On Paul Volcker
A dozen years after anyone in the United States last got worked up about inflation, it’s hard to remind people what it is that made Paul Volcker so important. The best I can do is repeat an anecdote reported by William Silber in his 2012 biography of Volcker. The Fed chairman was on a fly fishing trip in Montana in 1982 when he stopped at a restaurant off in the woods, the parking lot filled with motorcycles and pick-up trucks. Three large men stood up at nearby tables and approached Volcker. One pulled a ten-dollar bill from his pocket, extended it towards Volcker, and said, “Excuse me, sir, but I was wondering whether you could sign this…considering that it’s still worth something only because of you.”

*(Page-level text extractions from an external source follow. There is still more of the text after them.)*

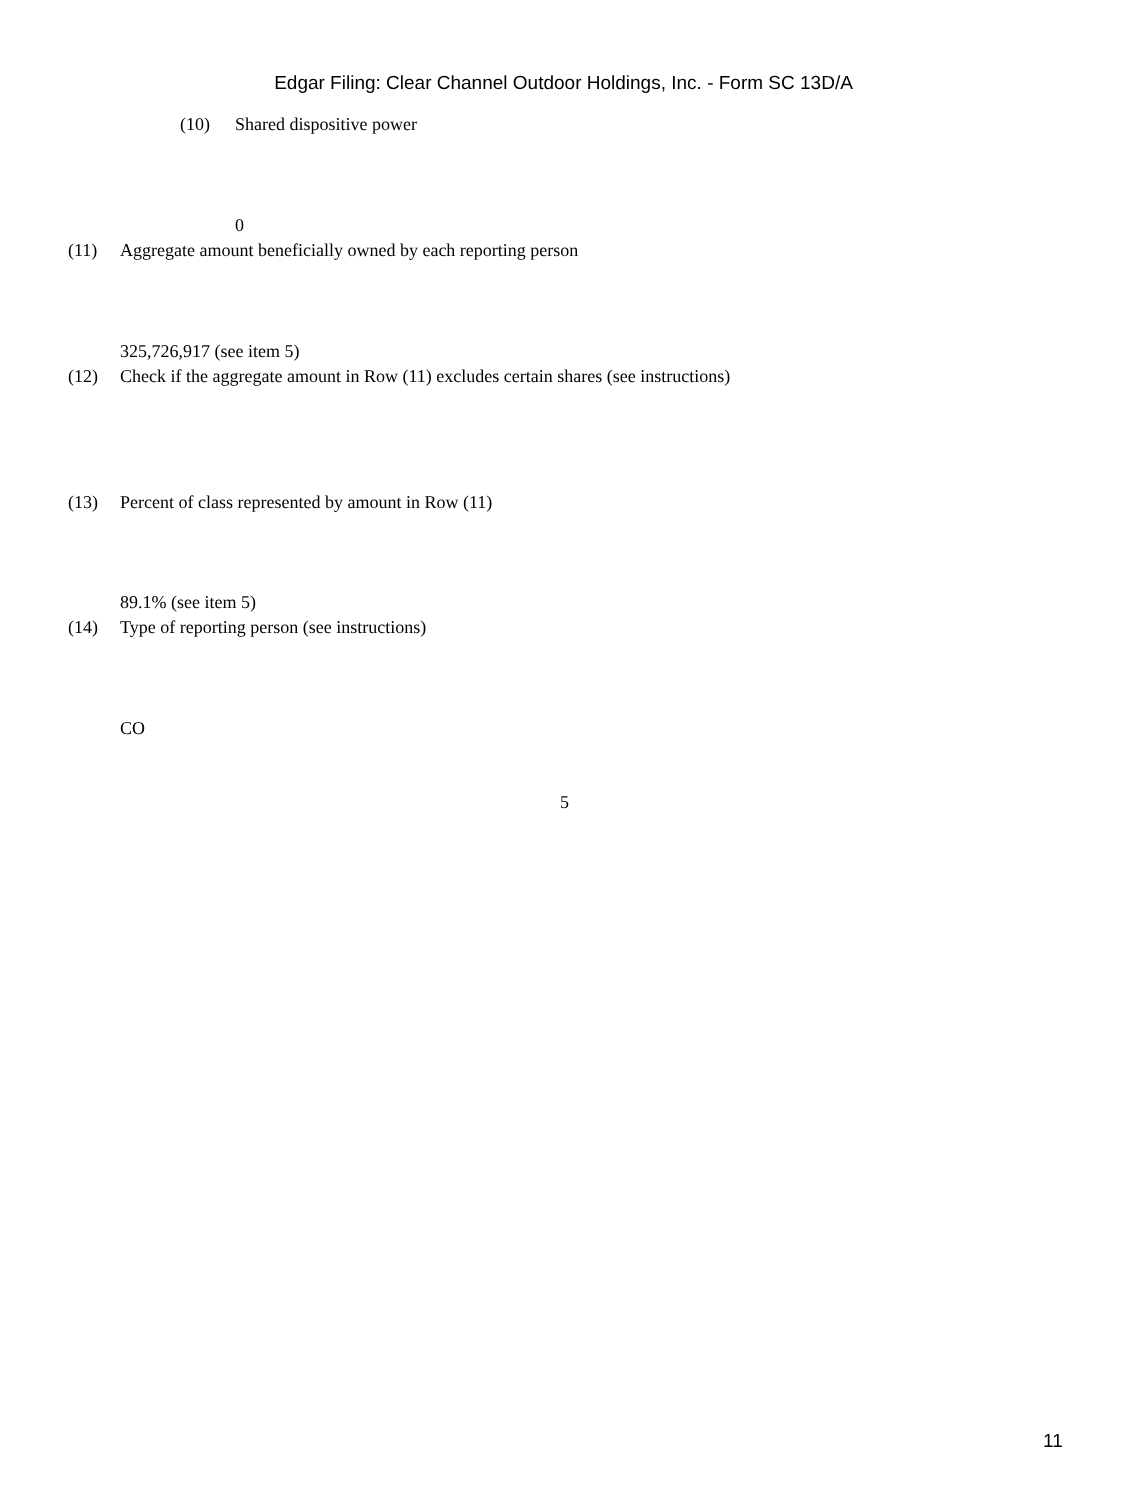Edgar Filing: Clear Channel Outdoor Holdings, Inc. - Form SC 13D/A
(10) Shared dispositive power
0
(11) Aggregate amount beneficially owned by each reporting person
325,726,917 (see item 5)
(12) Check if the aggregate amount in Row (11) excludes certain shares (see instructions)
(13) Percent of class represented by amount in Row (11)
89.1% (see item 5)
(14) Type of reporting person (see instructions)
CO
5
11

That anecdote captures much about those times. Prices were rising at double-digit rates: consumer prices in the United States more than doubled during the 1970s, spreading panic as inflation destroyed the value of retirees’ savings, ate away at wage increases, and made car loans unaffordable. I recall a real estate agent telling me that houses would sell only if the seller provided financing — indeed, that’s how I bought my first home. And this wasn’t merely an economic matter. Serious people had serious concerns that inflation was destabilizing society. Talk of hyperinflation was not unusual.
As I relate in An Extraordinary Time, central bankers, not least Volcker’s predecessors as Federal Reserve chairman, believed there wasn’t much to be done about it. Arthur Burns, Fed chairman from 1970 to 1978, went so far as to say in 1978 that inflation had nothing to do with the central bank. Many economic experts of the day shared that view, losing sleep over whether the country faced “cost-push” inflation or “demand-pull” inflation or monetary inflation or some other variety. “Jawboning” — attempting to talk inflation down — was a favorite remedy, along with price controls, credit controls, and other measures premised on the hope that the government could simply order inflation to stop. The record of success was abysmal.
When Volcker was first suggested to Jimmy Carter as a potential Fed chairman in 1979, Carter’s response was, “Who’s Paul Volcker?” In their first meeting, Volcker made clear that if he took the job, he would act against inflation. Carter, alarmed at an inflation rate headed towards 13 percent, nominated him anyhow. Volcker was true to his word. Carefully navigating the politics, he pushed interest rates sky high. Businesses closed. Auto sales collapsed. The housing market died in the deepest recession since World War II, as millions of people lost their jobs.
The price was high, but inflation broke. Only once since 1982 have consumer prices increased more than 5 percent in a single year. Mortgage interest rates of four percent — unimaginable back then — seem normal. Prices don’t seem higher every time we go to the store. Americans plan their lives without assuming that rampant inflation will destroy their dreams. Those too young to have lived through the 1970s do not realize what a luxury that assumption is.
Paul Volcker did much else before he died on December 8. We owe him an enormous debt of gratitude.